▸ WHAT THIS TASK INVOLVES
Looking through the entries, count each line where the string "police" occurs, and write only the total.

Stored records
══════════════════════════════

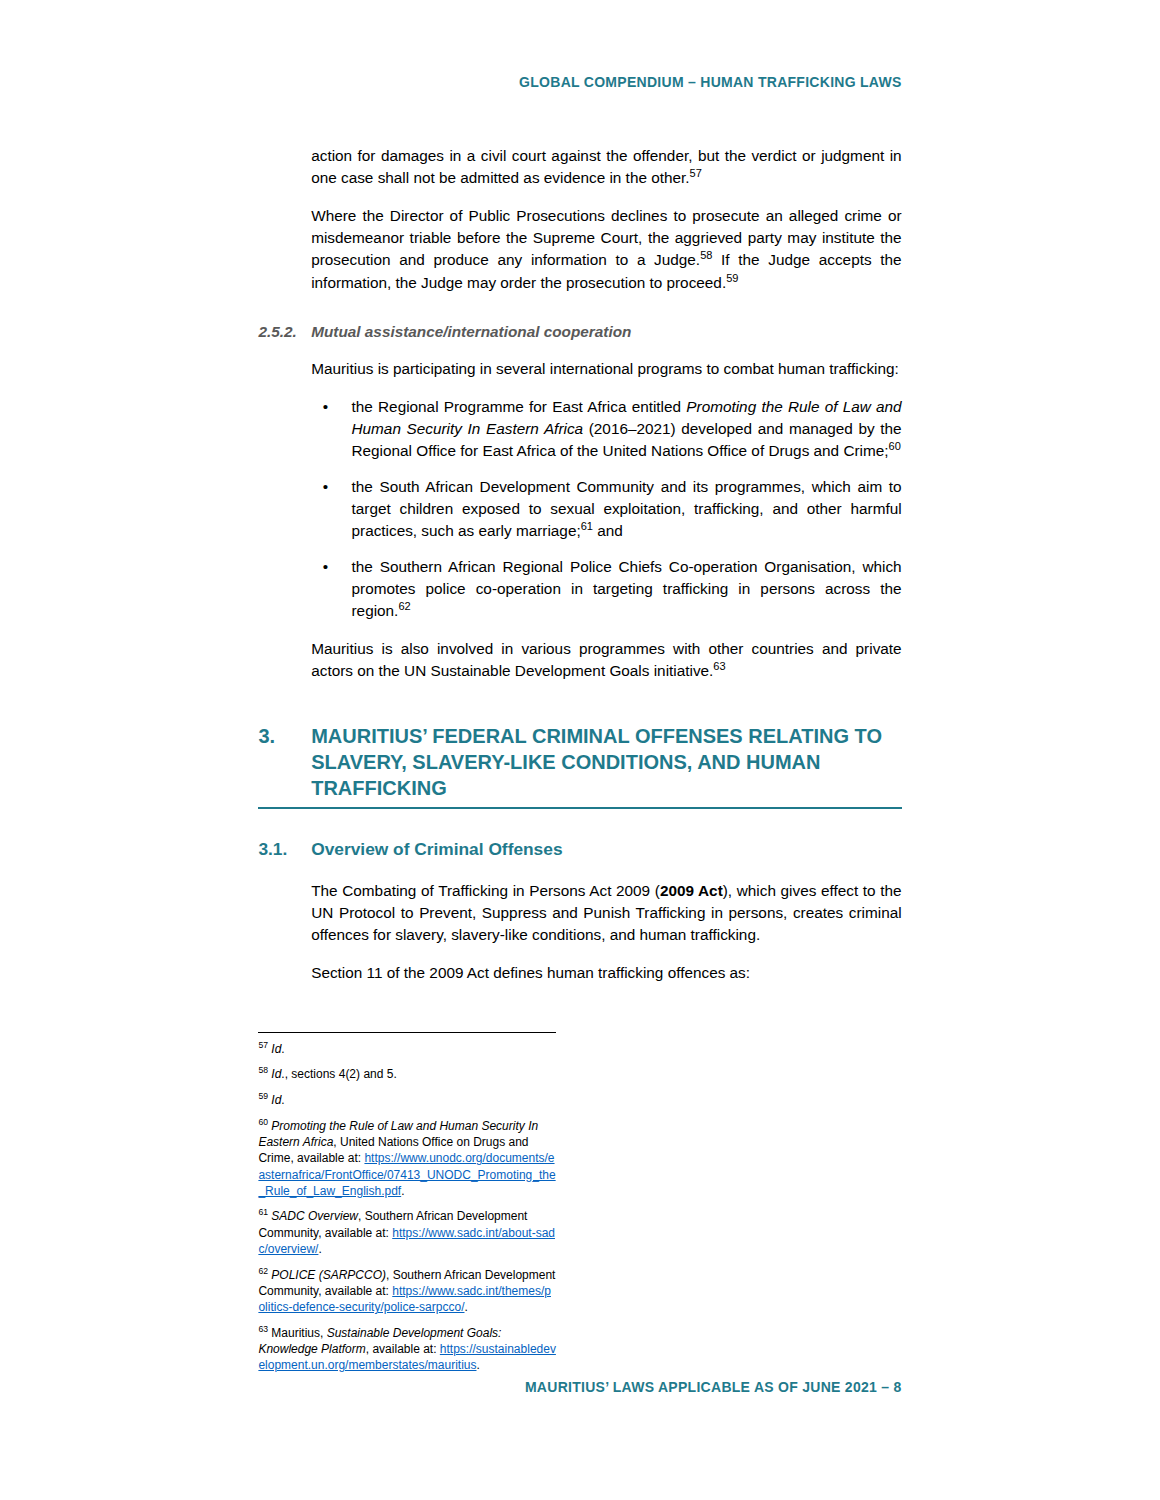GLOBAL COMPENDIUM – HUMAN TRAFFICKING LAWS
action for damages in a civil court against the offender, but the verdict or judgment in one case shall not be admitted as evidence in the other.57
Where the Director of Public Prosecutions declines to prosecute an alleged crime or misdemeanor triable before the Supreme Court, the aggrieved party may institute the prosecution and produce any information to a Judge.58 If the Judge accepts the information, the Judge may order the prosecution to proceed.59
2.5.2. Mutual assistance/international cooperation
Mauritius is participating in several international programs to combat human trafficking:
the Regional Programme for East Africa entitled Promoting the Rule of Law and Human Security In Eastern Africa (2016–2021) developed and managed by the Regional Office for East Africa of the United Nations Office of Drugs and Crime;60
the South African Development Community and its programmes, which aim to target children exposed to sexual exploitation, trafficking, and other harmful practices, such as early marriage;61 and
the Southern African Regional Police Chiefs Co-operation Organisation, which promotes police co-operation in targeting trafficking in persons across the region.62
Mauritius is also involved in various programmes with other countries and private actors on the UN Sustainable Development Goals initiative.63
3. MAURITIUS’ FEDERAL CRIMINAL OFFENSES RELATING TO SLAVERY, SLAVERY-LIKE CONDITIONS, AND HUMAN TRAFFICKING
3.1. Overview of Criminal Offenses
The Combating of Trafficking in Persons Act 2009 (2009 Act), which gives effect to the UN Protocol to Prevent, Suppress and Punish Trafficking in persons, creates criminal offences for slavery, slavery-like conditions, and human trafficking.
Section 11 of the 2009 Act defines human trafficking offences as:
57 Id.
58 Id., sections 4(2) and 5.
59 Id.
60 Promoting the Rule of Law and Human Security In Eastern Africa, United Nations Office on Drugs and Crime, available at: https://www.unodc.org/documents/easternafrica/FrontOffice/07413_UNODC_Promoting_the_Rule_of_Law_English.pdf.
61 SADC Overview, Southern African Development Community, available at: https://www.sadc.int/about-sadc/overview/.
62 POLICE (SARPCCO), Southern African Development Community, available at: https://www.sadc.int/themes/politics-defence-security/police-sarpcco/.
63 Mauritius, Sustainable Development Goals: Knowledge Platform, available at: https://sustainabledevelopment.un.org/memberstates/mauritius.
MAURITIUS’ LAWS APPLICABLE AS OF JUNE 2021 – 8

══════════════════════════════

▸ EXPECTED ANSWER
2